» What is being asked
Convert the records, from the first line down to and including the line containing "CHRISTIAN LOUBOUTIN", into a JSON list of strings with one string per line and blank lines omitted.

» Exercise input
- - - - -

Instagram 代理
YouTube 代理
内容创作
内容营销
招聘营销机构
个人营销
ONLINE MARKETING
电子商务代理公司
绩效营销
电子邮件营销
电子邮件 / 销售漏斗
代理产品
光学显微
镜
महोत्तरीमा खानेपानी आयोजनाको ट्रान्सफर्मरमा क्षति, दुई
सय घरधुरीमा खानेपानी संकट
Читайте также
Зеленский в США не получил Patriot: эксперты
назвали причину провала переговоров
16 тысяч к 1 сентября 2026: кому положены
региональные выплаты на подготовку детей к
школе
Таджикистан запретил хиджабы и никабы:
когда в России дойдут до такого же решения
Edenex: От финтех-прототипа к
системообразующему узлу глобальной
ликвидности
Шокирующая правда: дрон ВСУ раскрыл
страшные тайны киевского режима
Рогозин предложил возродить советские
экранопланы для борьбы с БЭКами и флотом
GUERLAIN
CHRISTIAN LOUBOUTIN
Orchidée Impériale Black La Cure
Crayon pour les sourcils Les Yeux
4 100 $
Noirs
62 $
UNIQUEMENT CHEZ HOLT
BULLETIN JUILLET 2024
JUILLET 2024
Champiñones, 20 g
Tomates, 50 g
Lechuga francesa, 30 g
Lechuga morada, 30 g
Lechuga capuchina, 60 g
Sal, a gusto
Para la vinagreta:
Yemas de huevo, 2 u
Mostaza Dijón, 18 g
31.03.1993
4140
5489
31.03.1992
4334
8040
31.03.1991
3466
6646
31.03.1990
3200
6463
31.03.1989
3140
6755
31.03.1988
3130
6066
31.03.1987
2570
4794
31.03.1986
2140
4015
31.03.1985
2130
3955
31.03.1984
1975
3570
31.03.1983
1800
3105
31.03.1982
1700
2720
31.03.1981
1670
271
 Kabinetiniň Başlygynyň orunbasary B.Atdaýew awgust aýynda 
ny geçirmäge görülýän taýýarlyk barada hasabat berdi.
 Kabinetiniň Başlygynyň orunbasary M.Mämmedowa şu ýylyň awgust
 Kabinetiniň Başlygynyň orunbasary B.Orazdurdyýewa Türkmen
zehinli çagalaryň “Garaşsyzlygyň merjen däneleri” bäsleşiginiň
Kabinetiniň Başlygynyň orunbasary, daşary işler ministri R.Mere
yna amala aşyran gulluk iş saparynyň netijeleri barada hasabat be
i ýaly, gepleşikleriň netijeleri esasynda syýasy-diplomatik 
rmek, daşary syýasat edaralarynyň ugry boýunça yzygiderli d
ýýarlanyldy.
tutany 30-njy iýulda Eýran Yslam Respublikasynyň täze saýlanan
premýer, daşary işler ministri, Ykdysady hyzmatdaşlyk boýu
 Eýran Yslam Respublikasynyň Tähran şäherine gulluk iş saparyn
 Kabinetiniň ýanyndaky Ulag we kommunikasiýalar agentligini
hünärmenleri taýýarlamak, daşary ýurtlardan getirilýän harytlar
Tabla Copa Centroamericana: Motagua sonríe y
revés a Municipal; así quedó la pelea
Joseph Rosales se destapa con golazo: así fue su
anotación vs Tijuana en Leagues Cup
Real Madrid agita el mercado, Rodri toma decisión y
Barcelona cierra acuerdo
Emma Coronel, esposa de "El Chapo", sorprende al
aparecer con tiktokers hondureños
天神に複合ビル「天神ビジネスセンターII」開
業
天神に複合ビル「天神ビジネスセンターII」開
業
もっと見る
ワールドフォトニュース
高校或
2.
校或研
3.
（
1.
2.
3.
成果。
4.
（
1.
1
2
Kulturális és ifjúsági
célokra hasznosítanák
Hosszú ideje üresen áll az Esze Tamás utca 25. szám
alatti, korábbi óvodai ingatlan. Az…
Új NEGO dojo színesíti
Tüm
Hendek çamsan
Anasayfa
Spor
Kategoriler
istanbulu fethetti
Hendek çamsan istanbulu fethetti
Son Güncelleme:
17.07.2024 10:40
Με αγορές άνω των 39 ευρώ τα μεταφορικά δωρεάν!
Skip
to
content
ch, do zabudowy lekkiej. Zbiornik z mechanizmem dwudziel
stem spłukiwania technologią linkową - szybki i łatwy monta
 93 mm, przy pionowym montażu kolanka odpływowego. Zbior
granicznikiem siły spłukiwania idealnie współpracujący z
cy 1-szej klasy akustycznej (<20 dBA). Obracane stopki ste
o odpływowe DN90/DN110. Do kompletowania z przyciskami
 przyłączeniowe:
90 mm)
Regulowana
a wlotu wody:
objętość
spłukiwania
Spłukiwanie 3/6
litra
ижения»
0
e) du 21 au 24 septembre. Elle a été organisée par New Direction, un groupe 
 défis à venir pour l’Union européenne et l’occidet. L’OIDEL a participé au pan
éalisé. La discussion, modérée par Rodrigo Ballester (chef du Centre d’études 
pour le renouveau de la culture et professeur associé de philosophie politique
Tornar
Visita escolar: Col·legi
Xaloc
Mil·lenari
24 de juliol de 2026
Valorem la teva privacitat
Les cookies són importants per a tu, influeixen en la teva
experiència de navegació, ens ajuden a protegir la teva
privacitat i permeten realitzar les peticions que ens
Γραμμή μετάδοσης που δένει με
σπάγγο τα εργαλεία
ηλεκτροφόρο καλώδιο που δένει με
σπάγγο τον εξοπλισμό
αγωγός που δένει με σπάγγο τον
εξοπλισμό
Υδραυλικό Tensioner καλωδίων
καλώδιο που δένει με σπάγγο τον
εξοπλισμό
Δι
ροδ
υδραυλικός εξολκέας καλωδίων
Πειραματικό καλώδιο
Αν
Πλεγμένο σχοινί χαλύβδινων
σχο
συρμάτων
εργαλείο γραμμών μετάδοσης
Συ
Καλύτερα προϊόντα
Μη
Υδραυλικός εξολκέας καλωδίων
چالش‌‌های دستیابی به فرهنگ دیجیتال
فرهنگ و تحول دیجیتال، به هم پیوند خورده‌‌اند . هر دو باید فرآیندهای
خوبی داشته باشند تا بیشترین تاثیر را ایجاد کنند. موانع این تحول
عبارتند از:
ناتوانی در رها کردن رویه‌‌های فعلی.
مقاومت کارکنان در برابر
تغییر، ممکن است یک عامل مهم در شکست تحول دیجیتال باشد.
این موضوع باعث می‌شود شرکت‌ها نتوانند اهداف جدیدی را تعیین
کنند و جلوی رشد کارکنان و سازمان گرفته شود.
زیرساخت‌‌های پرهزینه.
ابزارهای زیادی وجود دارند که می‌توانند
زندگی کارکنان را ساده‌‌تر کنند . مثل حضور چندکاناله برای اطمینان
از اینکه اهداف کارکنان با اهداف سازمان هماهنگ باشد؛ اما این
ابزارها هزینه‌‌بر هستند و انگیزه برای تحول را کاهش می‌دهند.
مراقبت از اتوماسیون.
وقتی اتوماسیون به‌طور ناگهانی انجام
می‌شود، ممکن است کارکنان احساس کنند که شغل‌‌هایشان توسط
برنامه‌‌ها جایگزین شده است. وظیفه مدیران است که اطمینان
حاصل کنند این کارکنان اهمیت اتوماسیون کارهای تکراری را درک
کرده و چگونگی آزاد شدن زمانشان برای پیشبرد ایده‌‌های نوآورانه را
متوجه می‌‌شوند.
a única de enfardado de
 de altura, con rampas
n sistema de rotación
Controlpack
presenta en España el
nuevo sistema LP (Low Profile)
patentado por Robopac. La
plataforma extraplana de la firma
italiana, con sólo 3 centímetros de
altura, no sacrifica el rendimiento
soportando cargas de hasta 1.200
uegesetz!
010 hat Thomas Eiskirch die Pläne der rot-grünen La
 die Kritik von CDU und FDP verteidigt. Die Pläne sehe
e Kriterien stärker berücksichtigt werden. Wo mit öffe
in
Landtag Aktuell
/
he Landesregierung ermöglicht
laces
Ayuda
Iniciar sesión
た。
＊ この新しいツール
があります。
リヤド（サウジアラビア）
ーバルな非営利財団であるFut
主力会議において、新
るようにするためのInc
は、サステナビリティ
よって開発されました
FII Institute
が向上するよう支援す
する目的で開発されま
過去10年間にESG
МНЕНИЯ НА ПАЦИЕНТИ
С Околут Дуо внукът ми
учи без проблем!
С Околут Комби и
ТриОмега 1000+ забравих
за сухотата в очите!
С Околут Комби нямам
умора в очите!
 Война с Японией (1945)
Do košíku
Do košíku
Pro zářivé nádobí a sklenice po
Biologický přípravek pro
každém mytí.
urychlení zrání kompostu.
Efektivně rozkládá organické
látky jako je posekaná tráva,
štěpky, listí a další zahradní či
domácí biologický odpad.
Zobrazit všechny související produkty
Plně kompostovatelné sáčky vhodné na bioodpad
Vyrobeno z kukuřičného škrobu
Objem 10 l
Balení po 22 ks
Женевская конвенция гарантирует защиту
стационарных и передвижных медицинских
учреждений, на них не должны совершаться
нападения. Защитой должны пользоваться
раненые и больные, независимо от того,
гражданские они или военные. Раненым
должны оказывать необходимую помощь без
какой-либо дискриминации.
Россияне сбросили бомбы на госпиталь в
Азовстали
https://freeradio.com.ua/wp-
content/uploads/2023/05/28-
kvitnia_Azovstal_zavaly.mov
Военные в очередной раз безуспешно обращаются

- - - - -

» Response to this exercise
[
  "Instagram 代理",
  "YouTube 代理",
  "内容创作",
  "内容营销",
  "招聘营销机构",
  "个人营销",
  "ONLINE MARKETING",
  "电子商务代理公司",
  "绩效营销",
  "电子邮件营销",
  "电子邮件 / 销售漏斗",
  "代理产品",
  "光学显微",
  "镜",
  "महोत्तरीमा खानेपानी आयोजनाको ट्रान्सफर्मरमा क्षति, दुई",
  "सय घरधुरीमा खानेपानी संकट",
  "Читайте также",
  "Зеленский в США не получил Patriot: эксперты",
  "назвали причину провала переговоров",
  "16 тысяч к 1 сентября 2026: кому положены",
  "региональные выплаты на подготовку детей к",
  "школе",
  "Таджикистан запретил хиджабы и никабы:",
  "когда в России дойдут до такого же решения",
  "Edenex: От финтех-прототипа к",
  "системообразующему узлу глобальной",
  "ликвидности",
  "Шокирующая правда: дрон ВСУ раскрыл",
  "страшные тайны киевского режима",
  "Рогозин предложил возродить советские",
  "экранопланы для борьбы с БЭКами и флотом",
  "GUERLAIN",
  "CHRISTIAN LOUBOUTIN"
]